● **PROMPT**:
After locating the line with "变标的价格、隐含波动率、剩余时间、利率或相关性，并观察" in the data that follows, return it and every later line exactly, up to and including the line with "können sich auf".

● **DATA**:
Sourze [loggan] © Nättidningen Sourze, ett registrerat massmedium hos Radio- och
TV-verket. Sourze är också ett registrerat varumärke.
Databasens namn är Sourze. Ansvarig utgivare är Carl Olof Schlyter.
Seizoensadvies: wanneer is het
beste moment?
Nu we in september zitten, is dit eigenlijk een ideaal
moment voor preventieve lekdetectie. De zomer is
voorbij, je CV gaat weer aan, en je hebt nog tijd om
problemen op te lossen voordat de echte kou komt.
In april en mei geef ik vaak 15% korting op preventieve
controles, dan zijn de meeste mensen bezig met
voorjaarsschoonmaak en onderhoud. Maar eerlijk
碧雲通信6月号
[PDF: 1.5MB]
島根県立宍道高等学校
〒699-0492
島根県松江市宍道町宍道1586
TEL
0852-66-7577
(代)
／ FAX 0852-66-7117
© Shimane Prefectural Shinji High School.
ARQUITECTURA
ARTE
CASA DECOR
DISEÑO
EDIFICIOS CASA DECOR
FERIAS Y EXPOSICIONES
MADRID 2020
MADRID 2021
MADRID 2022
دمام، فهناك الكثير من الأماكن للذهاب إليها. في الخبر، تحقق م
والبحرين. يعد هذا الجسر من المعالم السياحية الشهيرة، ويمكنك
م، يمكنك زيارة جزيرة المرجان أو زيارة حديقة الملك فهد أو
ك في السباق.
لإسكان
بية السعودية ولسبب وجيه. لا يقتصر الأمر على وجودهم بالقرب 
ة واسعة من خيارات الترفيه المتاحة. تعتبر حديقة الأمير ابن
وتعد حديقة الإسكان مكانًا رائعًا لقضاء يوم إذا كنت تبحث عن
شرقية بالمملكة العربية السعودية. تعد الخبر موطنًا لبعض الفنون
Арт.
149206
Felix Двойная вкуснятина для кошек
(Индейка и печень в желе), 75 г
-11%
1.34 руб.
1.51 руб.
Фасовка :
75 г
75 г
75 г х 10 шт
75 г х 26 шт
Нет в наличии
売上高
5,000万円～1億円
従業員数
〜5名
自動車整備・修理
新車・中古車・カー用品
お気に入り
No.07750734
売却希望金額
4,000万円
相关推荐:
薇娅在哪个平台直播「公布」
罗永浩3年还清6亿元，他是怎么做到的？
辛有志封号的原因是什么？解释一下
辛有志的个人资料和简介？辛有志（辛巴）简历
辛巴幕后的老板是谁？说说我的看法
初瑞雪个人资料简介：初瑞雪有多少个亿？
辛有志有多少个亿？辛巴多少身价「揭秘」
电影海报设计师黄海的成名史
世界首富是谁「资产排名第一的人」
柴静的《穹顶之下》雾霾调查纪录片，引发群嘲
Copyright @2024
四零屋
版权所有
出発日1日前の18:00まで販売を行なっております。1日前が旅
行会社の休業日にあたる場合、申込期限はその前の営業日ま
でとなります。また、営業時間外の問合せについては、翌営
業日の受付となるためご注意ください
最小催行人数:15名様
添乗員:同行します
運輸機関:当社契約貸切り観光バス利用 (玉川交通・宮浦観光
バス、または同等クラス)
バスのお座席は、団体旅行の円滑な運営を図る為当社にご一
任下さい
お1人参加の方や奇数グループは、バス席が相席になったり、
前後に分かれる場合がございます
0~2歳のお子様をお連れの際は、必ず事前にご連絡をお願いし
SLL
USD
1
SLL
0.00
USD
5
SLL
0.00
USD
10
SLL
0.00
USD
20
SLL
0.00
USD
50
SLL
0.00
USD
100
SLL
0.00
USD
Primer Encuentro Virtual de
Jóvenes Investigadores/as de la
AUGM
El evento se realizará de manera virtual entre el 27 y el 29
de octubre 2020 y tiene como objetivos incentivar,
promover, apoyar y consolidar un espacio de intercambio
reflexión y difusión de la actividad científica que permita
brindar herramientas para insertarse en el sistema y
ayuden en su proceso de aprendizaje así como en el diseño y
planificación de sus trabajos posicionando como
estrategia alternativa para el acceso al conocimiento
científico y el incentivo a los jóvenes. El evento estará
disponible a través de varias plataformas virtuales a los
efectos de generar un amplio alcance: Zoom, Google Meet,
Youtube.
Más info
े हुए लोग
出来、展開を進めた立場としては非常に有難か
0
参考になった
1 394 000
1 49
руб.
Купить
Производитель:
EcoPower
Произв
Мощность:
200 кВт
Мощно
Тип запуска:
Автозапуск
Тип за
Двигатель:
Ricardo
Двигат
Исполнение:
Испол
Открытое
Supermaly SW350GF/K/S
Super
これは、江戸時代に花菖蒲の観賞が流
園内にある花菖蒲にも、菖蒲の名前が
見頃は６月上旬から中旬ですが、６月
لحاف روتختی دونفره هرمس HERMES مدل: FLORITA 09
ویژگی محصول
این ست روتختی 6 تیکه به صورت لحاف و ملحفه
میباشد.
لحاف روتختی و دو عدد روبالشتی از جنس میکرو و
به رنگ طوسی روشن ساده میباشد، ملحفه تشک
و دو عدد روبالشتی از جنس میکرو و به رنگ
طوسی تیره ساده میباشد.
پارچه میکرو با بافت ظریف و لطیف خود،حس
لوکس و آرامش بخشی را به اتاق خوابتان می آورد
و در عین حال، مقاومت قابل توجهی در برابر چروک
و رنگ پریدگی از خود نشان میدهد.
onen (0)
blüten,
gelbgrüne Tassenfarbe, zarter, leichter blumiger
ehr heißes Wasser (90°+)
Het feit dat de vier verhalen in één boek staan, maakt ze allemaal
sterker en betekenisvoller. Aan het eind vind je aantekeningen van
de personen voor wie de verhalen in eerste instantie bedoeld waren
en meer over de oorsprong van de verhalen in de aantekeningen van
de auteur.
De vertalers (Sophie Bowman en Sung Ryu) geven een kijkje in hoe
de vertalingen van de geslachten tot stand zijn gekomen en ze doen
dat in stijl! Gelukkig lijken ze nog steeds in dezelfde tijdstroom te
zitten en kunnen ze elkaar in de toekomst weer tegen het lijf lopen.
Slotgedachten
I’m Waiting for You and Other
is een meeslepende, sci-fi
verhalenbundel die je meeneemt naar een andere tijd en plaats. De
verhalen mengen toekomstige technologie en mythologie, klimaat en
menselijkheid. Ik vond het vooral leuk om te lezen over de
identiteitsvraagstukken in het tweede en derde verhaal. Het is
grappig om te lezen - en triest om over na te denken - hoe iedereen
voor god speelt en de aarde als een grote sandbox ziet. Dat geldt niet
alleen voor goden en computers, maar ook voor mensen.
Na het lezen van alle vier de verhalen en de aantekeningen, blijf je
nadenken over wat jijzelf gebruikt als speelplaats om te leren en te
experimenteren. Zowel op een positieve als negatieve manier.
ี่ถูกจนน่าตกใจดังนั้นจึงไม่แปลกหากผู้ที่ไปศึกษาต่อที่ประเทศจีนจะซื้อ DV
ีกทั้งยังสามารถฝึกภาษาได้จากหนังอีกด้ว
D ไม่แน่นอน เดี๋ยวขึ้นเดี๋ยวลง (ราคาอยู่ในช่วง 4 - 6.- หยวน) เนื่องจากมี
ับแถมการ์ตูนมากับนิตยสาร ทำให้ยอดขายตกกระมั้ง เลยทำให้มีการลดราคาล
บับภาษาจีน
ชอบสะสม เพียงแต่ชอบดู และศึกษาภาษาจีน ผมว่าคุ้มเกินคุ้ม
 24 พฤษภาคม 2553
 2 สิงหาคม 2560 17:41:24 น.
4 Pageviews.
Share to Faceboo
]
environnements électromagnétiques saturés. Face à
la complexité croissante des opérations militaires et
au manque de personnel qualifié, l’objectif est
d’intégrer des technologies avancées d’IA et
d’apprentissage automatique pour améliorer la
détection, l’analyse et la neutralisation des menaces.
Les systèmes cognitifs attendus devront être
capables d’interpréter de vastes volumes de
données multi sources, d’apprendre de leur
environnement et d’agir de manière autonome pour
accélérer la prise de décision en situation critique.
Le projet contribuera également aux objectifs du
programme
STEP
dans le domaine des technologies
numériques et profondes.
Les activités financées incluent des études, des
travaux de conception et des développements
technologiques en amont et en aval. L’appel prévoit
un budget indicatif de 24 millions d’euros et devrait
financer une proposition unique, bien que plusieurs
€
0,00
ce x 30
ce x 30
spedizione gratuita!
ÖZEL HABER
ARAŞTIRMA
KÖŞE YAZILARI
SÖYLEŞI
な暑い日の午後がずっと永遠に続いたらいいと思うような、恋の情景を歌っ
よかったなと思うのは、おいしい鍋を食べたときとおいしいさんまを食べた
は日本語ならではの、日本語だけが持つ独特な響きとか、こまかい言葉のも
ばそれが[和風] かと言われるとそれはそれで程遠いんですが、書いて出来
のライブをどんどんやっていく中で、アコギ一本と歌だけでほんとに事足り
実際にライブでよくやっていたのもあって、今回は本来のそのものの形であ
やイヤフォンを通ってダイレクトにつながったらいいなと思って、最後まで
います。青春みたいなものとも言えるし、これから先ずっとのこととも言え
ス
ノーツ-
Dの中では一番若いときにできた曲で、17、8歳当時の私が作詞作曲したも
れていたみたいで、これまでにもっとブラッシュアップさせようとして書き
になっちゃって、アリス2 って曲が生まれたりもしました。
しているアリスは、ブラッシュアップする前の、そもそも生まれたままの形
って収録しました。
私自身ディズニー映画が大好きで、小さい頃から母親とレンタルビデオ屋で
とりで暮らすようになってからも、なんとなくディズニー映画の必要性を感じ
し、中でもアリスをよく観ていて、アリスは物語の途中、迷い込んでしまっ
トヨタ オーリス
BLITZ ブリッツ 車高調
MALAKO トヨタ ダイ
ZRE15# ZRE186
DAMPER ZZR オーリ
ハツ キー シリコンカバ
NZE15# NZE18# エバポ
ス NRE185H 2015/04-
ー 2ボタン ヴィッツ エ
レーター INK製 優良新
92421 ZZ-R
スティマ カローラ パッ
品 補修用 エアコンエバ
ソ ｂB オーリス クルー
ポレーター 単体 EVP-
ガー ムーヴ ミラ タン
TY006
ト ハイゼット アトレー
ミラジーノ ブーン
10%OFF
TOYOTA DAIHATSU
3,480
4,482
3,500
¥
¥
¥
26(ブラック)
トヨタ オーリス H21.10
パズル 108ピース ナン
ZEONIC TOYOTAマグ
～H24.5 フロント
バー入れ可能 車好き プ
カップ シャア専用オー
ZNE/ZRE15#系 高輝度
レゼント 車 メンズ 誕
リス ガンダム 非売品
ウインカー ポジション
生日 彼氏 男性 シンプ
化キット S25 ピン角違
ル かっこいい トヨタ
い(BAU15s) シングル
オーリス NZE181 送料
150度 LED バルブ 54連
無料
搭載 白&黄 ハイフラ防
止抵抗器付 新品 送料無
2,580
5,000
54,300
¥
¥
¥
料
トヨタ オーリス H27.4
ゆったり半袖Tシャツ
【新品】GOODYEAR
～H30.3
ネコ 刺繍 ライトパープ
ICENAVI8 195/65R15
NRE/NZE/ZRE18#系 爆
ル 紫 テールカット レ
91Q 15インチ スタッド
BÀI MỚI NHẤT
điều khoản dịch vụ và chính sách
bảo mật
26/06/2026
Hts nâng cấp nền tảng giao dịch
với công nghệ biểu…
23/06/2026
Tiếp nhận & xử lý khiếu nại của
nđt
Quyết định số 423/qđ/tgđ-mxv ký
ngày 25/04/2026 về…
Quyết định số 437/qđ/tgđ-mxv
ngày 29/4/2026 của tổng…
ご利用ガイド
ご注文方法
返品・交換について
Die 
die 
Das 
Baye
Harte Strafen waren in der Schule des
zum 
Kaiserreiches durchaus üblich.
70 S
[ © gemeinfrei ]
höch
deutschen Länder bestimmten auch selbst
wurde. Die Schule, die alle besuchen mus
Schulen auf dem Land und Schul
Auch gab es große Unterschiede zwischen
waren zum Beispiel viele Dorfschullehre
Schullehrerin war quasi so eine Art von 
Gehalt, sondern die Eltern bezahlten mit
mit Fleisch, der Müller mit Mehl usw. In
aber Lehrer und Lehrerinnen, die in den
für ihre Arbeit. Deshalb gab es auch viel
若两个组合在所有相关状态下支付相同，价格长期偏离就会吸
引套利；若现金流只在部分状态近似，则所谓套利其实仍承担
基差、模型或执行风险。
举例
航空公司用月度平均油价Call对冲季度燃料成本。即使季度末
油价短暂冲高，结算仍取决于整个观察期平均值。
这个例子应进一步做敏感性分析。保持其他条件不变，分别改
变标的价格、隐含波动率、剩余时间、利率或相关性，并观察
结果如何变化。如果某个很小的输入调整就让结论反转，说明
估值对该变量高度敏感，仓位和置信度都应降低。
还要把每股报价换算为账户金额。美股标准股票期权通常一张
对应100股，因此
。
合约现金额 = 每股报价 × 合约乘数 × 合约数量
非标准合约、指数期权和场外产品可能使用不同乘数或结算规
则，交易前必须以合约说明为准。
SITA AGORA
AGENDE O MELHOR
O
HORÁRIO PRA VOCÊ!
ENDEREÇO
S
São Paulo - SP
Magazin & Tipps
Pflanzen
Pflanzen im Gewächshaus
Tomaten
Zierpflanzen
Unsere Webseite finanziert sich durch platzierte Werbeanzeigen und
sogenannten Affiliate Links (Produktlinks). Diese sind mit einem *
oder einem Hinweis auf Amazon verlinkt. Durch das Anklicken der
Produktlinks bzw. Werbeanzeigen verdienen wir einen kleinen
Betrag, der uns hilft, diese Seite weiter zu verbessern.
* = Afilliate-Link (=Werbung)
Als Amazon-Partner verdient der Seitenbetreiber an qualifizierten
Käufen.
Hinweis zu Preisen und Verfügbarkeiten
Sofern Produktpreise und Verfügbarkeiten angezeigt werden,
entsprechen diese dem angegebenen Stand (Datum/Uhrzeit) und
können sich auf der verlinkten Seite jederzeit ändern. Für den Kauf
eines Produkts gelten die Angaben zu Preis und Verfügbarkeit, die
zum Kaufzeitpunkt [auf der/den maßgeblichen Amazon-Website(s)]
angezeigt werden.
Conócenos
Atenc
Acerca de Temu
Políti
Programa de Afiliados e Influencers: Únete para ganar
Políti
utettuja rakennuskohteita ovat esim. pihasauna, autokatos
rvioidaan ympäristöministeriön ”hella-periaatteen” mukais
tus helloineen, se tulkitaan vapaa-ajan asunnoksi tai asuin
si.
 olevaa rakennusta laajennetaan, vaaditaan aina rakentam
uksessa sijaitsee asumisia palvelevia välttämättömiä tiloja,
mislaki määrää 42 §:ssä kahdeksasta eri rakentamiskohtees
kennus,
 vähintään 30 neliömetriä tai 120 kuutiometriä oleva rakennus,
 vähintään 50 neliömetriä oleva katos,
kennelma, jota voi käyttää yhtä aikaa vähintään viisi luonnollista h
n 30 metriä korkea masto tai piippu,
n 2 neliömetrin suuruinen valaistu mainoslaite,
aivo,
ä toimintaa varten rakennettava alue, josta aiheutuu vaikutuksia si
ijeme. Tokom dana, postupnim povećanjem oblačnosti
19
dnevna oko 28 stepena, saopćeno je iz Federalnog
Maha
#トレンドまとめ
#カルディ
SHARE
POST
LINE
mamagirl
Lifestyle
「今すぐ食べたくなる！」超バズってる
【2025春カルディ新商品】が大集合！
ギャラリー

● **ANSWER SECTION**:
变标的价格、隐含波动率、剩余时间、利率或相关性，并观察
结果如何变化。如果某个很小的输入调整就让结论反转，说明
估值对该变量高度敏感，仓位和置信度都应降低。
还要把每股报价换算为账户金额。美股标准股票期权通常一张
对应100股，因此
。
合约现金额 = 每股报价 × 合约乘数 × 合约数量
非标准合约、指数期权和场外产品可能使用不同乘数或结算规
则，交易前必须以合约说明为准。
SITA AGORA
AGENDE O MELHOR
O
HORÁRIO PRA VOCÊ!
ENDEREÇO
S
São Paulo - SP
Magazin & Tipps
Pflanzen
Pflanzen im Gewächshaus
Tomaten
Zierpflanzen
Unsere Webseite finanziert sich durch platzierte Werbeanzeigen und
sogenannten Affiliate Links (Produktlinks). Diese sind mit einem *
oder einem Hinweis auf Amazon verlinkt. Durch das Anklicken der
Produktlinks bzw. Werbeanzeigen verdienen wir einen kleinen
Betrag, der uns hilft, diese Seite weiter zu verbessern.
* = Afilliate-Link (=Werbung)
Als Amazon-Partner verdient der Seitenbetreiber an qualifizierten
Käufen.
Hinweis zu Preisen und Verfügbarkeiten
Sofern Produktpreise und Verfügbarkeiten angezeigt werden,
entsprechen diese dem angegebenen Stand (Datum/Uhrzeit) und
können sich auf der verlinkten Seite jederzeit ändern. Für den Kauf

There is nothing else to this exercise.